_GOAL OF THE EXERCISE_.
A faithful, complete transcription of the listing is required.

_DATA SHOWN_.
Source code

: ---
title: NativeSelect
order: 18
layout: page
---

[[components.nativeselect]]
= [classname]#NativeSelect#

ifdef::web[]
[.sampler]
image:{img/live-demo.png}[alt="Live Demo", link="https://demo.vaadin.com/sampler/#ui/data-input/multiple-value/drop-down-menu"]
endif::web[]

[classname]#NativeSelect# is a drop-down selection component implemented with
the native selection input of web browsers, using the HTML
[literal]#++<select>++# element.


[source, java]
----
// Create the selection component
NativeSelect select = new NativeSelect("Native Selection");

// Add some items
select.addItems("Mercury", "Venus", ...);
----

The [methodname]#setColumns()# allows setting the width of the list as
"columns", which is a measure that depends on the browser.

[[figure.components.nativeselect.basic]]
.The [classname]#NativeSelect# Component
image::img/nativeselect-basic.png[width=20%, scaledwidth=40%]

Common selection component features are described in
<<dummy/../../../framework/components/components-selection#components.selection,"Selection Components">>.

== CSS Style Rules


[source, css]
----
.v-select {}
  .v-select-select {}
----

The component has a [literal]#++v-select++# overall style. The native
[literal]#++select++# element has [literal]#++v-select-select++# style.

_SOLUTION TO THE EXERCISE_.
Source code

: ---
title: NativeSelect
order: 18
layout: page
---

[[components.nativeselect]]
= [classname]#NativeSelect#

ifdef::web[]
[.sampler]
image:{img/live-demo.png}[alt="Live Demo", link="https://demo.vaadin.com/sampler/#ui/data-input/multiple-value/drop-down-menu"]
endif::web[]

[classname]#NativeSelect# is a drop-down selection component implemented with
the native selection input of web browsers, using the HTML
[literal]#++<select>++# element.


[source, java]
----
// Create the selection component
NativeSelect select = new NativeSelect("Native Selection");

// Add some items
select.addItems("Mercury", "Venus", ...);
----

The [methodname]#setColumns()# allows setting the width of the list as
"columns", which is a measure that depends on the browser.

[[figure.components.nativeselect.basic]]
.The [classname]#NativeSelect# Component
image::img/nativeselect-basic.png[width=20%, scaledwidth=40%]

Common selection component features are described in
<<dummy/../../../framework/components/components-selection#components.selection,"Selection Components">>.

== CSS Style Rules


[source, css]
----
.v-select {}
  .v-select-select {}
----

The component has a [literal]#++v-select++# overall style. The native
[literal]#++select++# element has [literal]#++v-select-select++# style.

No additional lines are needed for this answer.